Project Introduction: Rivet
About Rivet
Rivet is a powerful desktop application designed to create and manage complex AI agents and prompt chaining, which can be seamlessly embedded into other applications. This application supports key artificial intelligence capabilities, including large language models like OpenAI's GPT-3.5 and GPT-4, along with Anthropic's Claude series.
Rivet Application
Rivet is an intuitive desktop application focusing on the construction and deployment of sophisticated AI agents and the management of prompt chaining. The application enables developers to easily integrate these AI solutions into their own applications. Rivet offers support for several prominent AI technologies and services, such as:
- OpenAI: With the inclusion of GPT-3.5 and GPT-4, developers can utilize advanced natural language processing capabilities.
- Anthropic Claude Series: Includes instant Claude, Claude 2, and the more recent Claude 3 with its Haiku, Sonnet, and Opus models.
- AssemblyAI LeMUR: This framework is crucial for applications involving voice data, enhancing the user experience with versatile speech understanding.

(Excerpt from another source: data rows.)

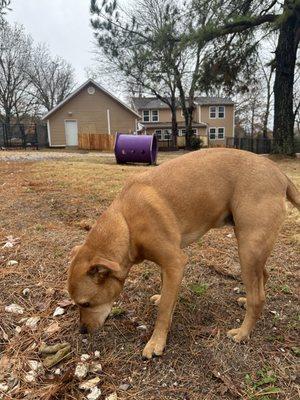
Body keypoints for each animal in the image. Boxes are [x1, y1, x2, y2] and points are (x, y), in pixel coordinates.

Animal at [68, 148, 300, 360]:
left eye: (86, 304)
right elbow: (166, 293)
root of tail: (280, 174)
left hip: (248, 249)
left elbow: (163, 311)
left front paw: (157, 341)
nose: (82, 331)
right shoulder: (168, 265)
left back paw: (243, 333)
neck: (126, 223)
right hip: (253, 251)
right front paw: (163, 298)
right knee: (262, 278)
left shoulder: (175, 262)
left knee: (258, 298)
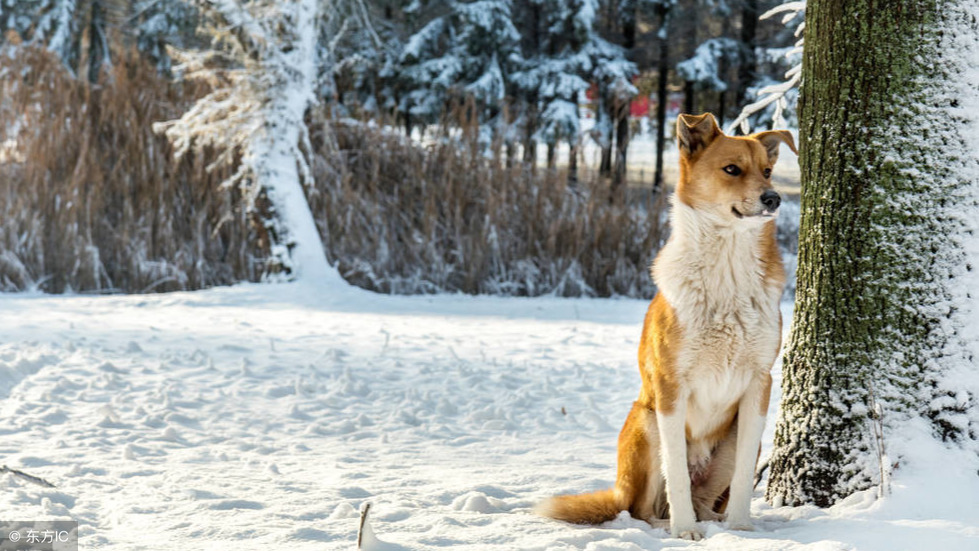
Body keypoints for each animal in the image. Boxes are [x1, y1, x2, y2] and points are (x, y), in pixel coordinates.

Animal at [540, 114, 800, 540]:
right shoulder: (670, 385)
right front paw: (684, 532)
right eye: (732, 169)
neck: (728, 265)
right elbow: (675, 471)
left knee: (705, 499)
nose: (773, 199)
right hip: (646, 424)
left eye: (766, 171)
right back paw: (671, 523)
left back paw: (715, 521)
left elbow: (744, 477)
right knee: (642, 509)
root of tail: (619, 490)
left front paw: (742, 526)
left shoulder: (758, 384)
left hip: (728, 444)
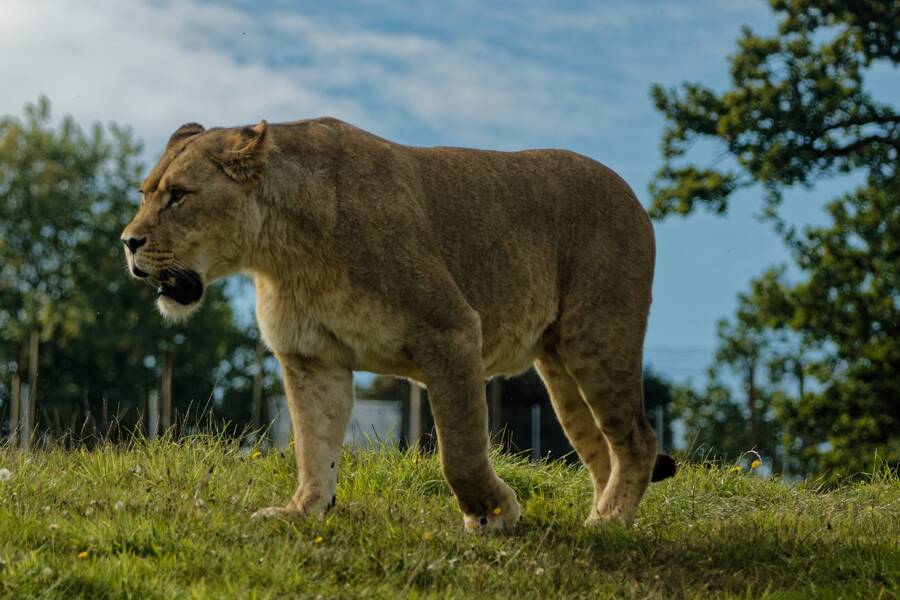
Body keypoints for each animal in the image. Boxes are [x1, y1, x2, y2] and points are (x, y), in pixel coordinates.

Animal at [121, 117, 675, 531]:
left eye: (178, 196)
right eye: (146, 193)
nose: (127, 241)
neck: (284, 250)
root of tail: (631, 195)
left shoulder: (452, 332)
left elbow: (460, 450)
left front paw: (493, 515)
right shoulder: (311, 359)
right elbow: (312, 445)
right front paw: (302, 510)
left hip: (597, 340)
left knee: (636, 440)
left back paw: (607, 521)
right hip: (558, 367)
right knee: (603, 449)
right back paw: (608, 520)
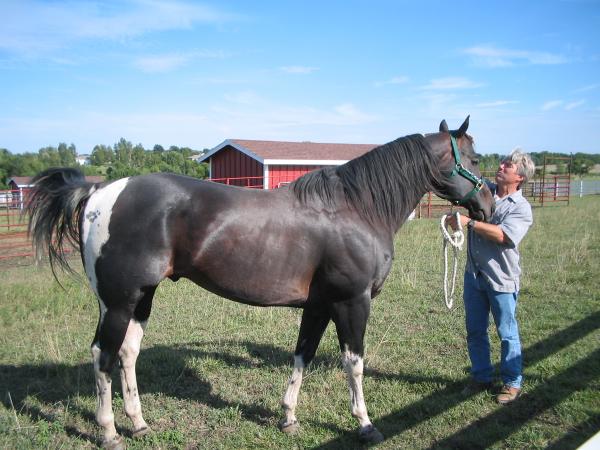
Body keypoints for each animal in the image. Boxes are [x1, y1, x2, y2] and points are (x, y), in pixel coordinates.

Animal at [27, 116, 492, 446]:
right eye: (472, 159)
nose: (488, 203)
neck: (356, 208)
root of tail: (101, 192)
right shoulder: (352, 301)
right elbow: (354, 362)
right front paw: (365, 424)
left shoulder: (319, 305)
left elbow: (303, 355)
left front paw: (288, 417)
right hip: (119, 301)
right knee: (102, 355)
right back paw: (109, 432)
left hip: (141, 297)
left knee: (127, 353)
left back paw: (139, 424)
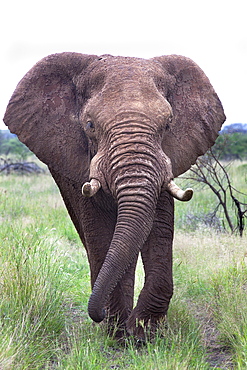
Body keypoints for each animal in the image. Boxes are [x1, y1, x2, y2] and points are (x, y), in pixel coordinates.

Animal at [2, 53, 226, 340]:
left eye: (168, 124)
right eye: (89, 125)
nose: (97, 314)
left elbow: (159, 225)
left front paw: (143, 332)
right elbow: (98, 229)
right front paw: (118, 332)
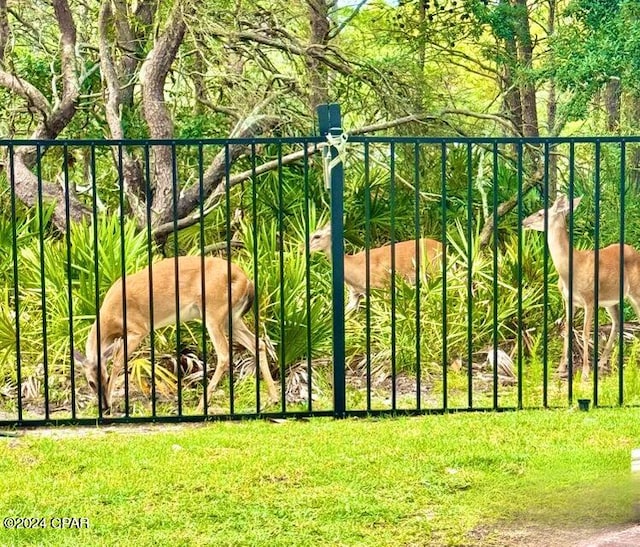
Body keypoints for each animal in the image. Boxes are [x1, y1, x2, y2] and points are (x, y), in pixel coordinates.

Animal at [73, 256, 278, 412]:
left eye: (104, 378)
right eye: (91, 382)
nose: (104, 406)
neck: (110, 319)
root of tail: (246, 280)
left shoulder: (138, 329)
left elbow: (117, 362)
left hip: (214, 312)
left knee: (224, 355)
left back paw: (199, 407)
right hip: (231, 318)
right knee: (258, 343)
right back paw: (273, 398)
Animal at [524, 195, 640, 378]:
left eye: (541, 213)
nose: (523, 222)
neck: (572, 269)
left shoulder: (589, 299)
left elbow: (585, 333)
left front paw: (585, 371)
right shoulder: (568, 300)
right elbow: (566, 329)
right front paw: (561, 367)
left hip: (635, 291)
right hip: (611, 300)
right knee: (617, 322)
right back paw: (602, 362)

To facilitate AI deployments, Rivet also integrates with embedding/vector database services, including OpenAI's Embeddings and Pinecone, ensuring robust support for data-handling within AI models. Moreover, Rivet includes integration for speech-to-text features via AssemblyAI.
Rivet Core
At the heart of Rivet is its core, a robust TypeScript library that allows for the execution and manipulation of graphs built within the Rivet application. Not only is this core utilized by the Rivet application itself, but it also enables developers to incorporate Rivet's functionality into their own software solutions, providing ease of access to Rivet-generated graphs. The Rivet core library is available on NPM under the package names @ironclad/rivet-core
and @ironclad/rivet-node
.
Getting Started
Rivet provides several pathways to get started, catering to different user needs:
- Prebuilt Binaries: Users can download ready-to-use binaries for MacOS, Linux, and Windows, which simplifies the installation process significantly.
- Running from Source: For developers who prefer to run Rivet from its source code, comprehensive steps are provided in the contributing guidelines, which outline the process for building and deploying the application from scratch.
Contributing to Rivet
Contributions are highly valued within the Rivet community, whether they be in the form of code, documentation, bug reports, or feature suggestions. The project follows an inclusive code of conduct to ensure a welcoming environment for all contributors. The community employs the All Contributors bot to acknowledge and celebrate the diverse range of contributions made by individuals.
Troubleshooting and Support
To assist users facing challenges or requiring more information, Rivet provides a support system. Users can visit the GitHub Issues page to find solutions to common problems or to report new issues. Additionally, the Rivet community fosters open discussions regarding general inquiries or innovative ideas related to the project.
Conclusion
With its comprehensive toolset and scalable architecture, Rivet stands as a compelling option for developers looking to integrate sophisticated AI capabilities into their applications. By simplifying the deployment process and providing extensive documentation and support, Rivet is positioned as a user-friendly solution for AI development.